Is complement of an algebraic set also algebraic in $\mathbb{A}^n(k)$?

Question

Is complement of an algebraic set also algebraic in $\mathbb{A}^n(k)$, where $k$ is arbitrary field?

My Solution: Let $V$ be an algebraic set i.e. $V = V(F)$ for some $F =\{f_{\alpha}: \alpha \in \Lambda \}$. Assume that $U := \mathbb{A}^n(k) -V$ is also an algebraic set. Then, $U$ and $V$ are both Zariski open and closed set in $\mathbb{A}^n(k)$. Thus, $\mathbb{A}^n(k)$ will be disconnected.

Doubt: I am not sure how to conclude after this. Is it true that $\mathbb{A}^n(k)$ is connected in Zariski topology? If yes, why?

Answer 1

This is false. For example, consider the case $n=1$. If $X\subsetneq\mathbb{A^1}(k)$ is algebraic then $X=V(I)$ for some ideal $0\ne I\subseteq k[x]$. Since $k[x]$ is a Noetherian ring we know $I$ is finitely generated, and so $X=V(f_1,...,f_r)$ for some nonzero polynomials $f_1,...,f_r\in k[x]$. Every polynomial in one variable has only finitely many roots, and so $X$ is finite.

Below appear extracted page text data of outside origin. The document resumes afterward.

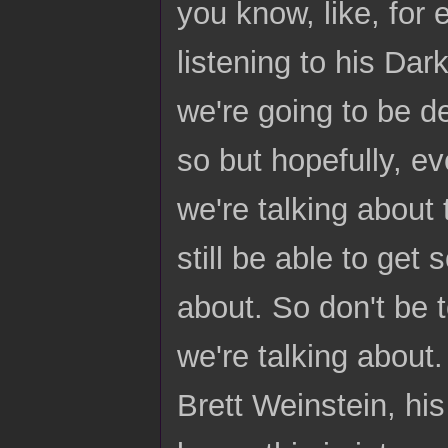
you know, like, for 
listening to his Dar
we're going to be d
so but hopefully, ev
we're talking about t
still be able to get
about. So don't be 
we're talking about. 
Brett Weinstein, hi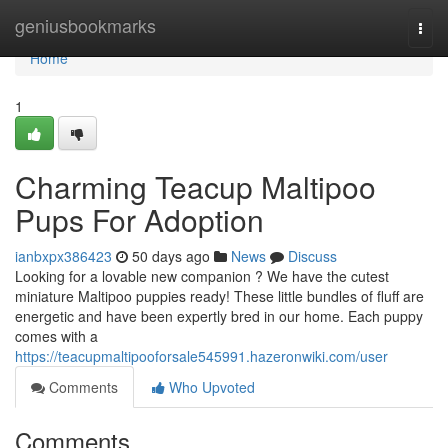
Home
geniusbookmarks
Togg
navi
Home
1
Charming Teacup Maltipoo
Pups For Adoption
ianbxpx386423
50 days ago
News
Discuss
Looking for a lovable new companion ? We have the cutest
miniature Maltipoo puppies ready! These little bundles of fluff are
energetic and have been expertly bred in our home. Each puppy
comes with a
https://teacupmaltipooforsale545991.hazeronwiki.com/user
Comments
Who Upvoted
Comments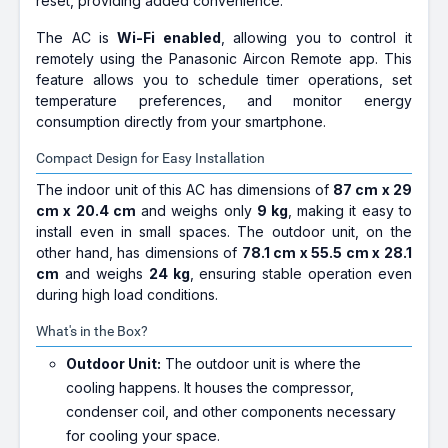
reset, providing added convenience.
The AC is
Wi-Fi enabled
, allowing you to control it
remotely using the Panasonic Aircon Remote app. This
feature allows you to schedule timer operations, set
temperature preferences, and monitor energy
consumption directly from your smartphone.
Compact Design for Easy Installation
The indoor unit of this AC has dimensions of
87 cm x 29
cm x 20.4 cm
and weighs only
9 kg
, making it easy to
install even in small spaces. The outdoor unit, on the
other hand, has dimensions of
78.1 cm x 55.5 cm x 28.1
cm
and weighs
24 kg
, ensuring stable operation even
during high load conditions.
What's in the Box?
Outdoor Unit:
The outdoor unit is where the
cooling happens. It houses the compressor,
condenser coil, and other components necessary
for cooling your space.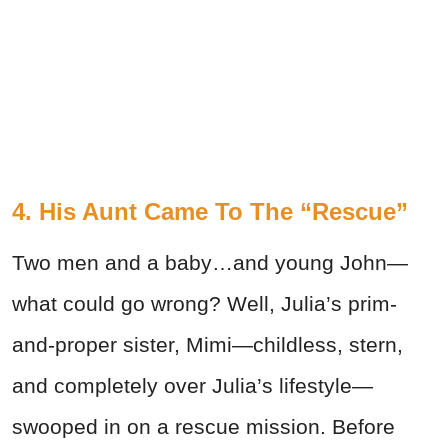
4. His Aunt Came To The “Rescue”
Two men and a baby…and young John—
what could go wrong? Well, Julia’s prim-
and-proper sister, Mimi—childless, stern,
and completely over Julia’s lifestyle—
swooped in on a rescue mission. Before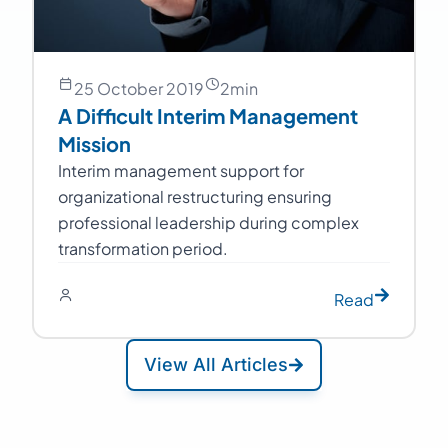
25 October 2019
2
min
A Difficult Interim Management
Mission
Interim management support for
organizational restructuring ensuring
professional leadership during complex
transformation period.
Read
View All Articles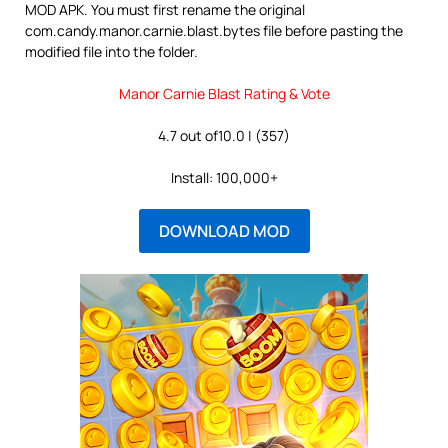
MOD APK. You must first rename the original
com.candy.manor.carnie.blast.bytes file before pasting the
modified file into the folder.
Manor Carnie Blast Rating & Vote
4.7 out of10.0 | (357)
Install: 100,000+
DOWNLOAD MOD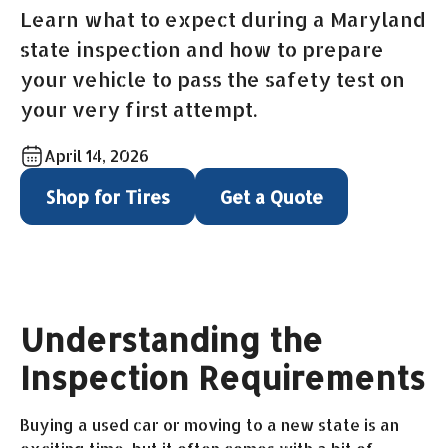
Learn what to expect during a Maryland
state inspection and how to prepare
your vehicle to pass the safety test on
your very first attempt.
April 14, 2026
Shop for Tires
Get a Quote
Understanding the
Inspection Requirements
Buying a used car or moving to a new state is an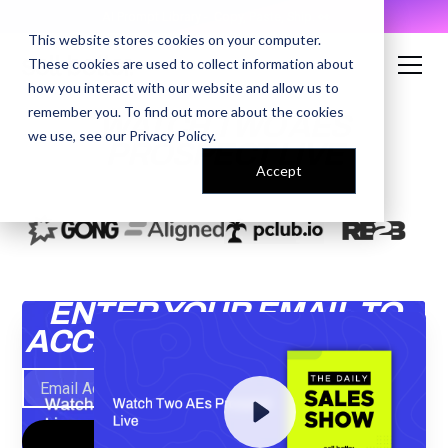
AI Prompt Library - Copy, Paste, Ship. 👀
This website stores cookies on your computer.
These cookies are used to collect information about
how you interact with our website and allow us to
remember you. To find out more about the cookies
WATCH TWO AES
we use, see our
Privacy Policy
.
PROSPECT LIVE
Accept
ENTER YOUR EMAIL TO
ACCESS THE RECORDING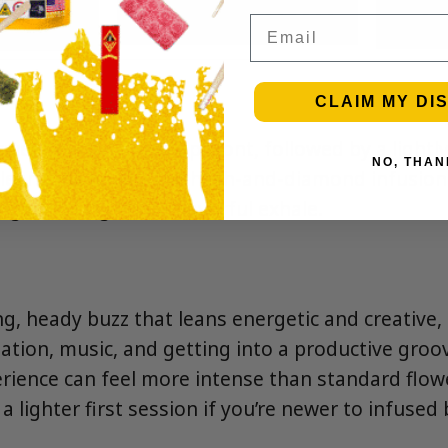
Email
CLAIM MY DI
sweet herbal notes up front, followed by a lightly
NO, THAN
clean pine finish. The hash-and-diamond infusion
nger-lasting, more flavorful exhale.
ng, heady buzz that leans energetic and creative,
ation, music, and getting into a productive groov
erience can feel more intense than standard fl
 lighter first session if you’re newer to infused 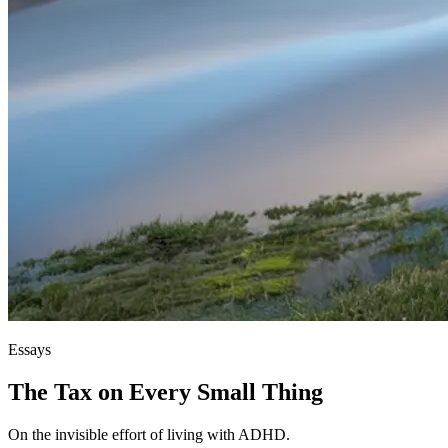
Essays
The Tax on Every Small Thing
On the invisible effort of living with ADHD.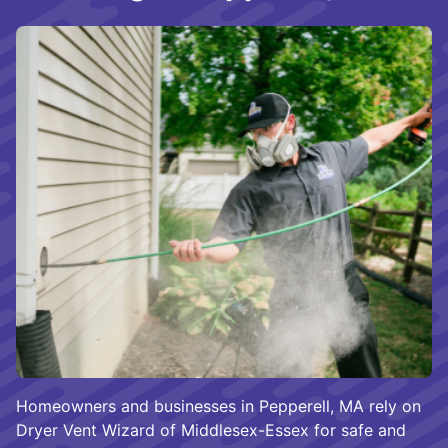
Homeowners and businesses in Pepperell, MA rely on
Dryer Vent Wizard of Middlesex-Essex for safe and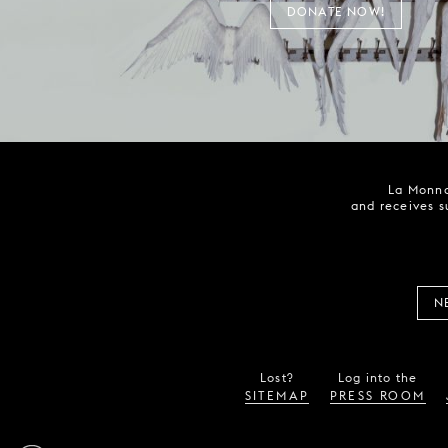
DONATE NOW!
La Monna
and receives s
N
Lost?
Log into the
SITEMAP
PRESS ROOM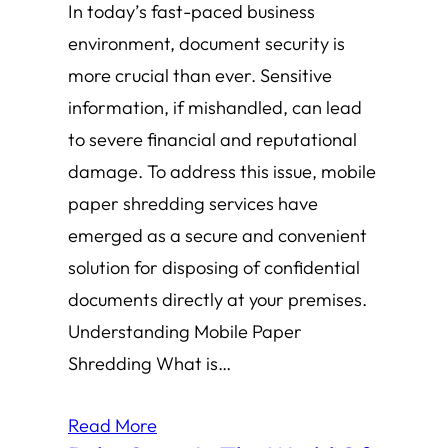
In today’s fast-paced business
environment, document security is
more crucial than ever. Sensitive
information, if mishandled, can lead
to severe financial and reputational
damage. To address this issue, mobile
paper shredding services have
emerged as a secure and convenient
solution for disposing of confidential
documents directly at your premises.
Understanding Mobile Paper
Shredding What is…
Read More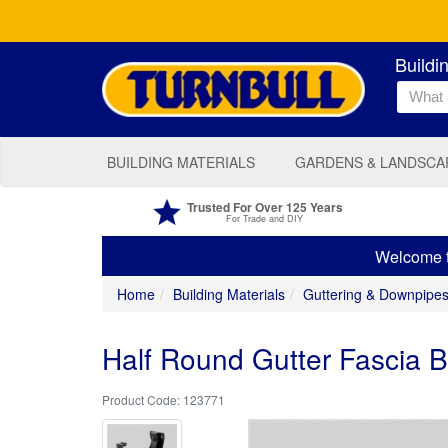
Buildi
BUILDING MATERIALS
GARDENS & LANDSCA
Trusted For Over 125 Years
For Trade and DIY
Welcome to
Home
Building Materials
Guttering & Downpipe
Half Round Gutter Fascia 
123771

Conversely, if $X\subseteq\mathbb{A^1}(k)$ is a one point set $X=\{x_0\}$ then obviously $X=V(x-x_0)$, and so $X$ is algebraic. It follows that every finite set is algebraic, because a finite union of closed sets is closed.

So if $n=1$ then the Zariski topology is simply the cofinite topology on $k$. If $k$ is an infinite field then the complement of a finite set is not finite, and so not algebraic.

Answer 2

Adding on @KReiser comment, it is sufficient to prove that if $\mathbb{A}^n(k)$ is irreducible, then $\mathbb{A}^n(k)$ is connected. Use the result that $V$ is irreducible $\iff I(V)$ is prime to get the result.